Louise Erdrich

Die Antilopenfrau

Roman
Cover: Die Antilopenfrau
Rowohlt Verlag, Reinbek 2000
ISBN 9783498016654
Gebunden, 320 Seiten, 23,01 EUR

Klappentext

Deutsch von Juliane Gräbener-Müller. Wer sich als Mann mit einer Antilopenfrau einlässt, läuft Gefahr, den Verstand und vielleicht sogar das Leben zu verlieren. Zu flüchtig ist ihr Wesen, sagt eine alte Weisheit der Ojibwa-Indianer. Und unerträglich ihre Liebe. So stürzt sich auch Richard Whiteheart ins Unglück, als er die schöne junge Rozin Roy heiratet. Ihre indianische Ahnin soll, als Baby dem Tode bei einem Gemetzel der U.S. Army entronnen, von Antilopen aufgezogen worden sein. Seither liegt ein Fluch auf der Familie ...
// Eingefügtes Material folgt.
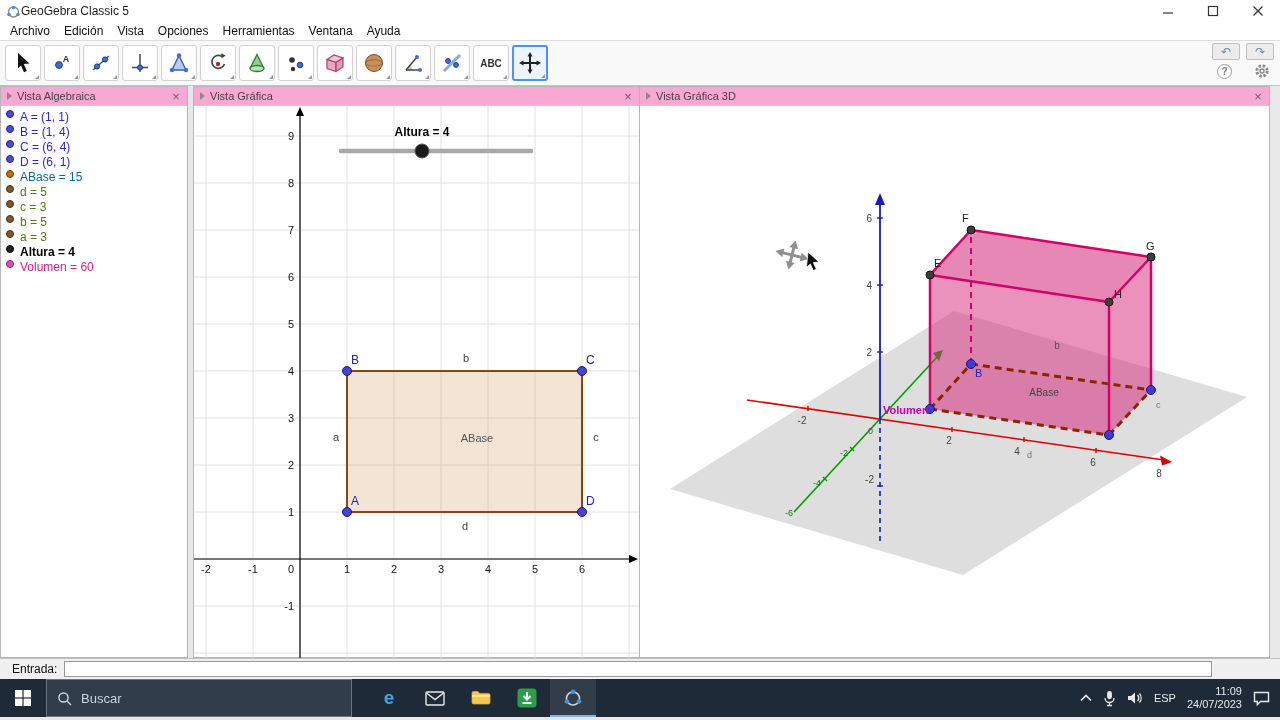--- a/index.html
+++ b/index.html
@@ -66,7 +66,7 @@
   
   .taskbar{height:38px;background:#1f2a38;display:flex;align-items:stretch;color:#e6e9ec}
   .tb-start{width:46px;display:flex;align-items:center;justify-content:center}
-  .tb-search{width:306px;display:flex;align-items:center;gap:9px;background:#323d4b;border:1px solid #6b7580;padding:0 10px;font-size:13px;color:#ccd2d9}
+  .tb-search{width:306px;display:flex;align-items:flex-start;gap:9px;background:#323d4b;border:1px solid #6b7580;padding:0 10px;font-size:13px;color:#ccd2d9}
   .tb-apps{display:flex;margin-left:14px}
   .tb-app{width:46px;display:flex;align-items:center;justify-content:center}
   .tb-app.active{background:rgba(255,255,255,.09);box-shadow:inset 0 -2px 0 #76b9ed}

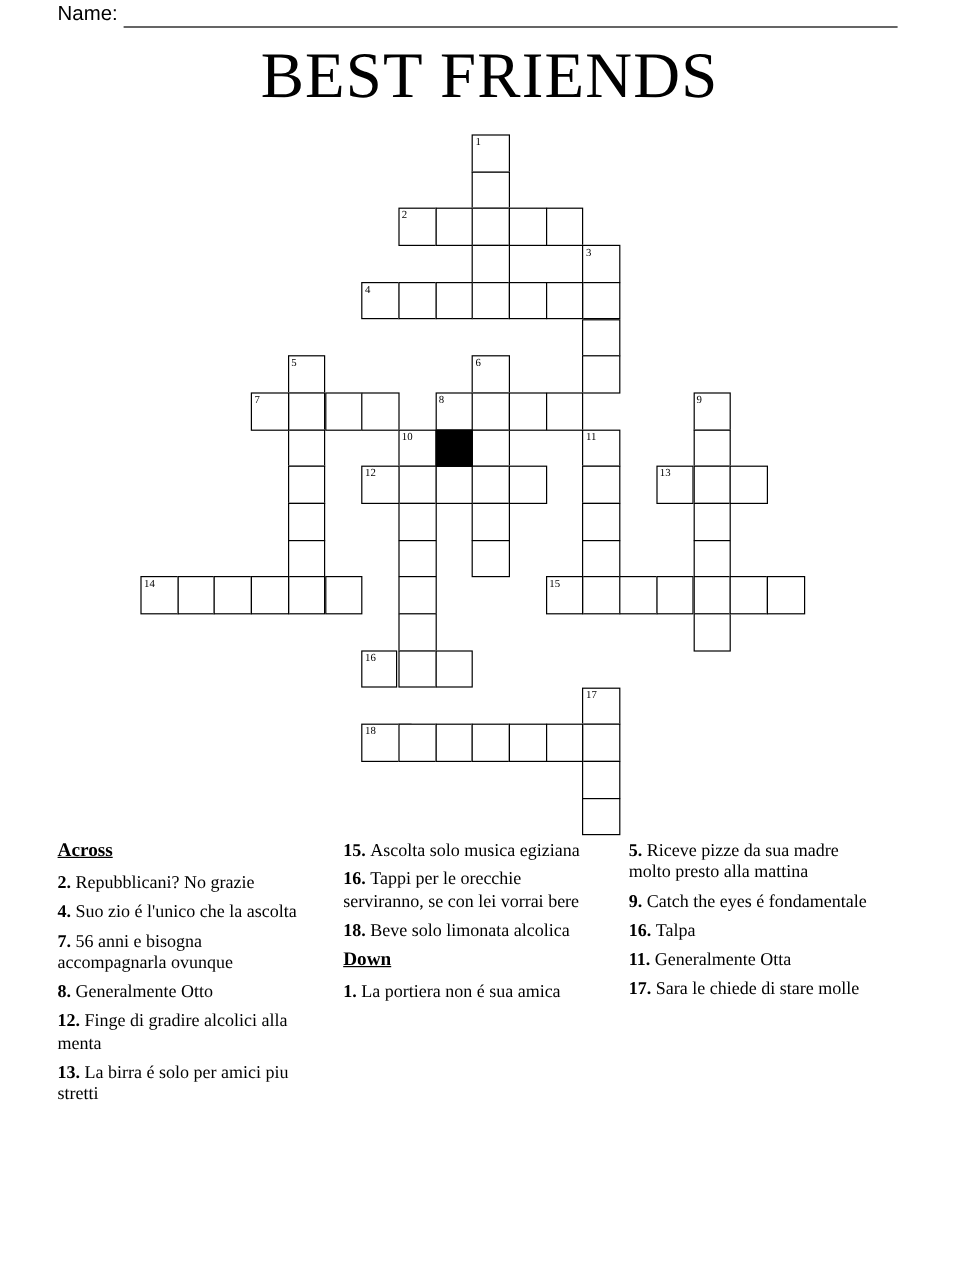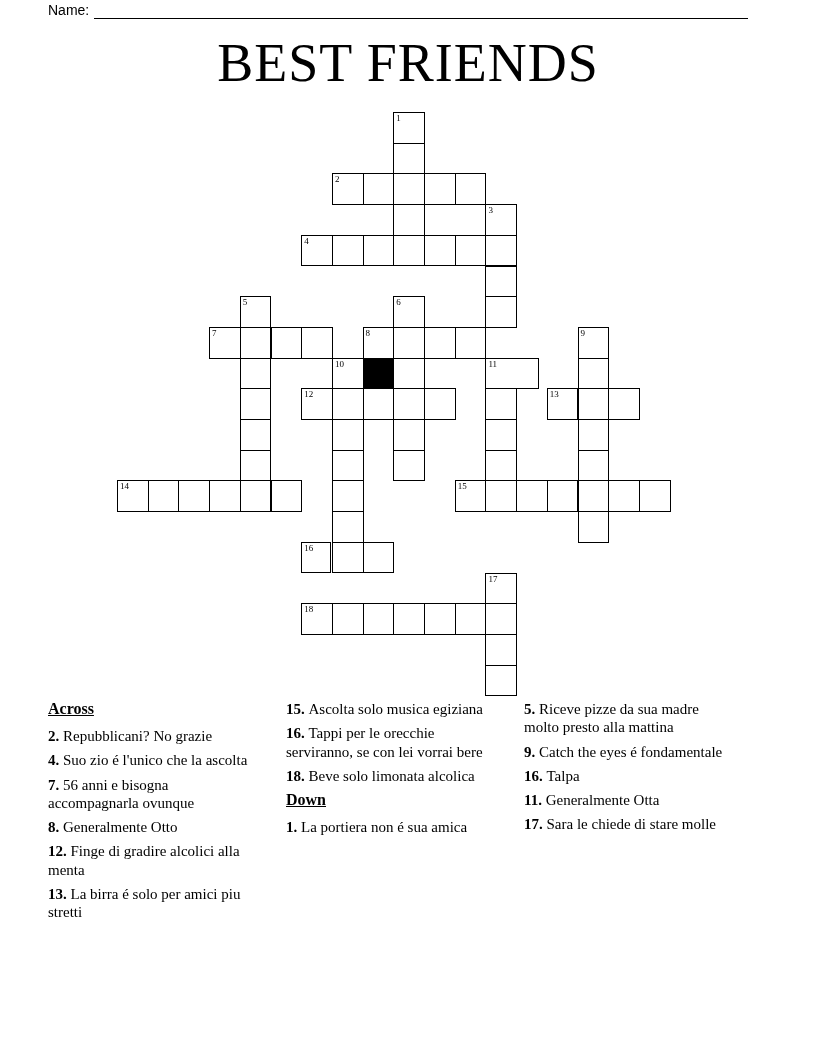--- a/index.html
+++ b/index.html
@@ -20,7 +20,7 @@
     display: flex;
     align-items: flex-end;
     font-family: "Liberation Sans", sans-serif;
-    font-size: 14px;
+    font-size: 17px;
     color: #000;
   }
   .name-label { padding-bottom: 1px; }

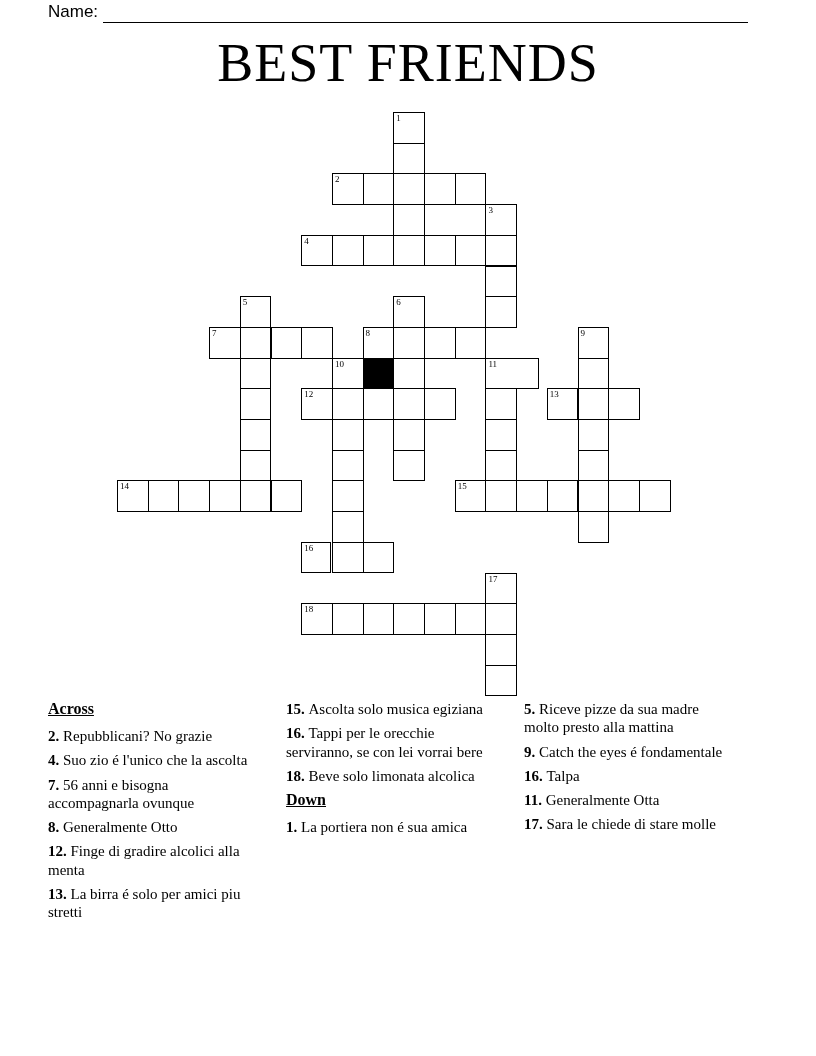--- a/index.html
+++ b/index.html
@@ -165,7 +165,7 @@
       <div class="cell" style="left: 331.9px; top: 480.4px; width: 31.7px; height: 31.7px;"></div>
       <div class="cell" style="left: 331.9px; top: 511.1px; width: 31.7px; height: 31.7px;"></div>
       <div class="cell" style="left: 331.9px; top: 541.8px; width: 31.7px; height: 31.7px;"></div>
-      <div class="cell" style="left: 485.4px; top: 357.6px; width: 54px; height: 31.7px;">
+      <div class="cell" style="left: 485.4px; top: 357.6px; width: 32px; height: 31.7px;">
         <span class="cellnum">11</span>
       </div>
       <div class="cell" style="left: 485.4px; top: 388.3px; width: 31.7px; height: 31.7px;"></div>

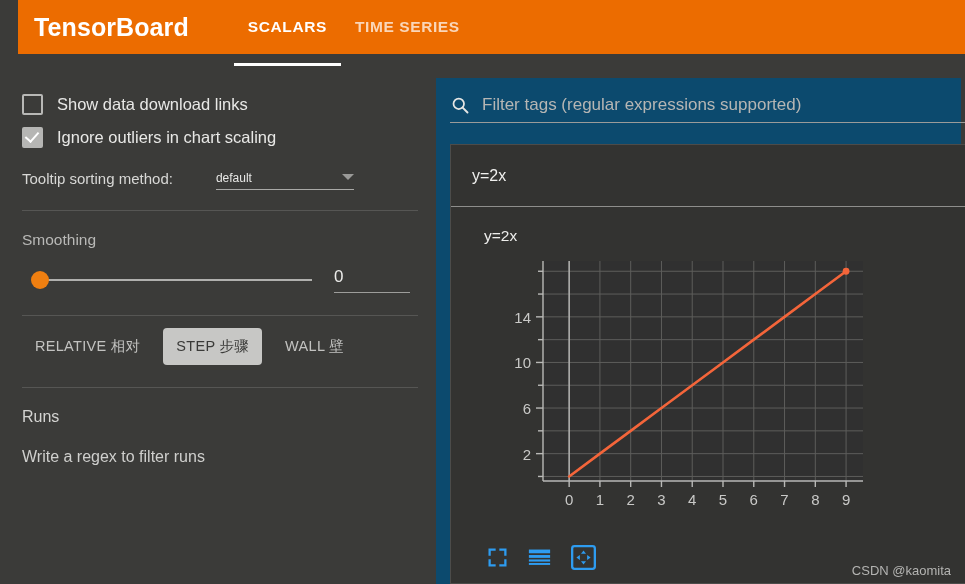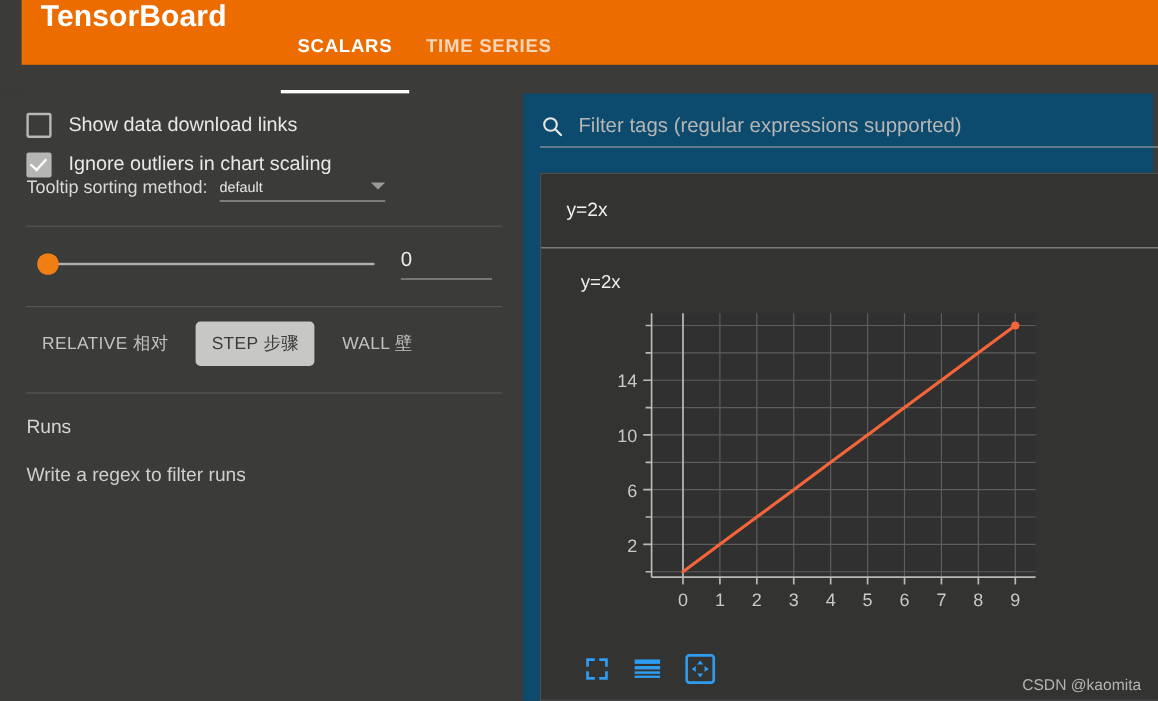--- a/index.html
+++ b/index.html
@@ -15,7 +15,7 @@
     position: absolute; left: 0; top: 0;
     width: 965px; height: 54px;
     background: #ec6c00;
-    display: flex; align-items: flex-start;
+    display: flex; align-items: center;
   }
   .header-rail {
     position: absolute; left: 0; top: 0;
Rezensionsnotiz zu Neue Zürcher Zeitung, 20.11.2001

Der Name Luise Erdrich steht, so Thomas Leuchtenmüller, für Geschichten, die "das bezaubernd Mythische und das deprimierend Wirkliche historischer und heutiger Indianerwelten" nahtlos zusammenfügen. Außerdem habe die Autorin längst versierte indianische Autoren wie N. Scott Momaday, James Welch und Leslie Marmon Silko in den Schatten gestellt. Erdrich habe eine Vorliebe für Geschichten über starke Frauen und Mischlinge. Ihr neues Buch handelt von einem indianischen Findelkind, das aus einer grausam überfallenen Indianerfamilie stammt und schließlich in einer amerikanischen Familie aufwächst; über beiden Familien liegt über Generationen der Fluch von Alkohol, Gewalt und Untreue, erzählt Leuchtenmüller. An Erdrichs Erzählkunst lobt der Kritiker die "ständig wechselnde Perspektive", sie mache die Figuren zu komplexen Charakteren. Zudem wecke die gekonnt eingesetzte achronologische Erzählweise den "detektivischen Spürsinn des Lesers". Eine burleske Kombination von Spaß und Ernst sorgt außerdem dafür, dass der Leser nicht mehr von der Lektüre lassen kann, meint Leuchtenmüller.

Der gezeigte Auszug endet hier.